The focus is returning to Greece this morning after its central bank put out a statement warning that Greece is faced with a choice between staying in the euro and exiting the currency right now.
Without an “all-out effort within the euro area” and moves to restore political and economic confidence in Greece, the country will be faced with:
an uncontrolled downward trajectory that would undermine many of the achievements that have been attained in recent decades, drive the country out of the euro area and set Greece’s economy, standard of living, society and international standing back many decades.
Meanwhile, doubts remain that all is moving forward according to plan with Greece’s next tranche of $11 billion in troika (EC/ECB/IMF) aid that was guaranteed under Greece’s first bailout last year.
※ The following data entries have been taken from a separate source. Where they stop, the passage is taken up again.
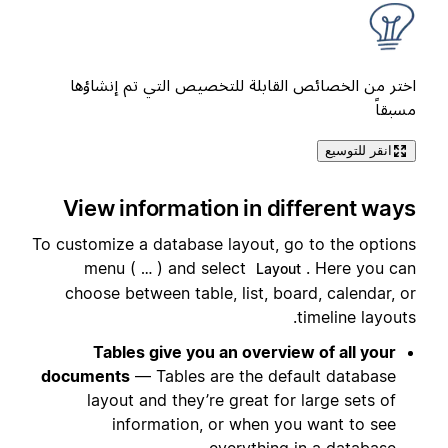
اختر من الخصائص القابلة للتخصيص التي تم إنشاؤها
مسبقاً
انقر للتوسيع
View information in different ways
To customize a database layout, go to the options
menu (
) and select
. Here you can
…
Layout
choose between table, list, board, calendar, or
timeline layouts.
Tables give you an overview of all your
documents
— Tables are the default database
layout and they’re great for large sets of
information, or when you want to see
everything in a database.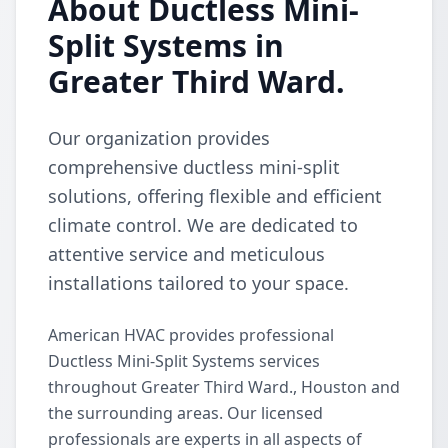
About Ductless Mini-
Split Systems in
Greater Third Ward.
Our organization provides
comprehensive ductless mini-split
solutions, offering flexible and efficient
climate control. We are dedicated to
attentive service and meticulous
installations tailored to your space.
American HVAC provides professional
Ductless Mini-Split Systems services
throughout Greater Third Ward., Houston and
the surrounding areas. Our licensed
professionals are experts in all aspects of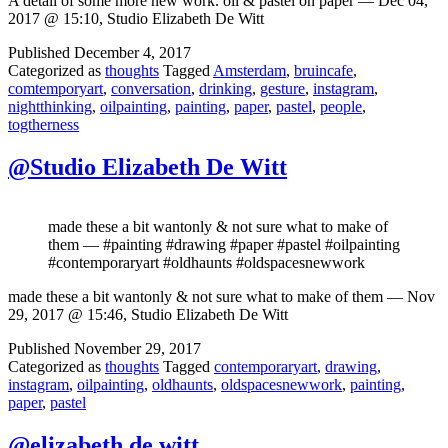
A detail of some more new work. oil & pastel on paper — Dec 04,
2017 @ 15:10, Studio Elizabeth De Witt
Published
December 4, 2017
Categorized as
thoughts
Tagged
Amsterdam
,
bruincafe
,
comtemporyart
,
conversation
,
drinking
,
gesture
,
instagram
,
nightthinking
,
oilpainting
,
painting
,
paper
,
pastel
,
people
,
togtherness
@Studio Elizabeth De Witt
made these a bit wantonly & not sure what to make of
them — #painting #drawing #paper #pastel #oilpainting
#contemporaryart #oldhaunts #oldspacesnewwork
made these a bit wantonly & not sure what to make of them — Nov
29, 2017 @ 15:46, Studio Elizabeth De Witt
Published
November 29, 2017
Categorized as
thoughts
Tagged
contemporaryart
,
drawing
,
instagram
,
oilpainting
,
oldhaunts
,
oldspacesnewwork
,
painting
,
paper
,
pastel
@elizabeth de witt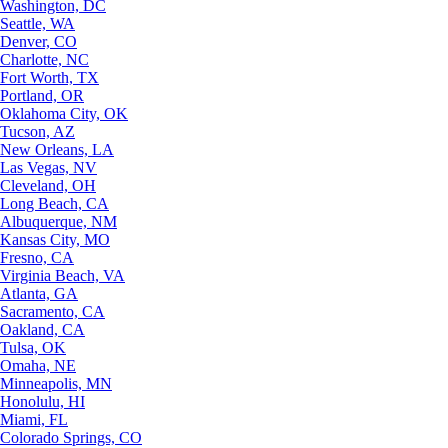
Washington, DC
Seattle, WA
Denver, CO
Charlotte, NC
Fort Worth, TX
Portland, OR
Oklahoma City, OK
Tucson, AZ
New Orleans, LA
Las Vegas, NV
Cleveland, OH
Long Beach, CA
Albuquerque, NM
Kansas City, MO
Fresno, CA
Virginia Beach, VA
Atlanta, GA
Sacramento, CA
Oakland, CA
Tulsa, OK
Omaha, NE
Minneapolis, MN
Honolulu, HI
Miami, FL
Colorado Springs, CO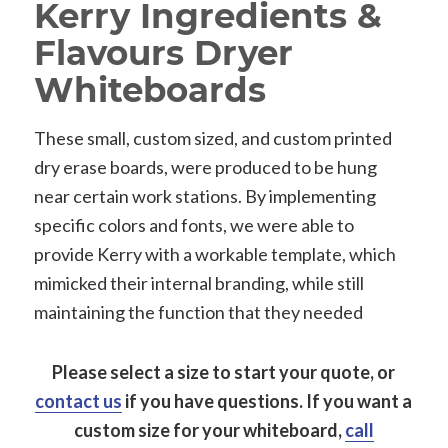
Kerry Ingredients &
Flavours Dryer
Whiteboards
These small, custom sized, and custom printed
dry erase boards, were produced to be hung
near certain work stations. By implementing
specific colors and fonts, we were able to
provide Kerry with a workable template, which
mimicked their internal branding, while still
maintaining the function that they needed
Please select a size to start your quote, or
contact us
if you have questions.
If you want a
custom size for your whiteboard,
call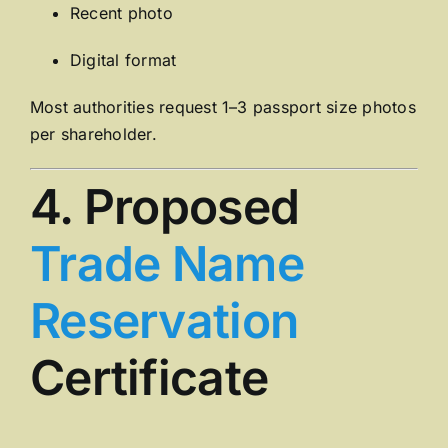
Recent photo
Digital format
Most authorities request 1–3 passport size photos
per shareholder.
4. Proposed
Trade Name
Reservation
Certificate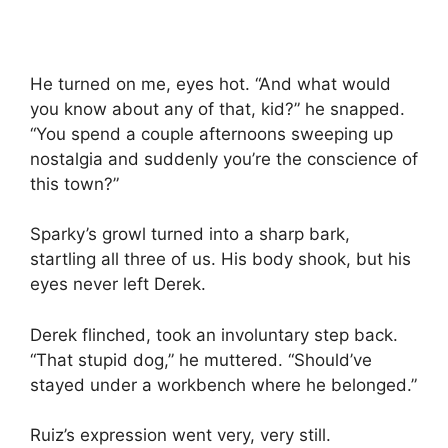
He turned on me, eyes hot. “And what would
you know about any of that, kid?” he snapped.
“You spend a couple afternoons sweeping up
nostalgia and suddenly you’re the conscience of
this town?”
Sparky’s growl turned into a sharp bark,
startling all three of us. His body shook, but his
eyes never left Derek.
Derek flinched, took an involuntary step back.
“That stupid dog,” he muttered. “Should’ve
stayed under a workbench where he belonged.”
Ruiz’s expression went very, very still.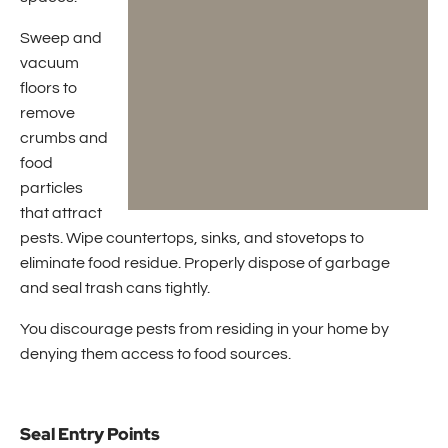
Sweep and
vacuum
floors to
remove
crumbs and
food
particles
that attract
pests. Wipe countertops, sinks, and stovetops to
eliminate food residue. Properly dispose of garbage
and seal trash cans tightly.
You discourage pests from residing in your home by
denying them access to food sources.
Seal Entry Points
According to a senior government official cited by WSJ, Greece needs money within 20 days so as not to default when €2.8 billion ($3.77 billion) in bonds payments come due in December.
Merkel is demanding that the Greek government sign written commitments to pass new austerity measures required by the second Greek bailout before the aid tranche is dispersed.
But despite the recent transition to a national unity government, conservative leader Antonis Samaras is threatening that his party will with withhold signatures from that written commitment, saying that its support for the unity government should be enough, according to CBS.
This looks like another repeat of the political battles that have delayed action up to this point, but if the statement from the Bank of Greece is any indication this really could be the breaking point for Greece.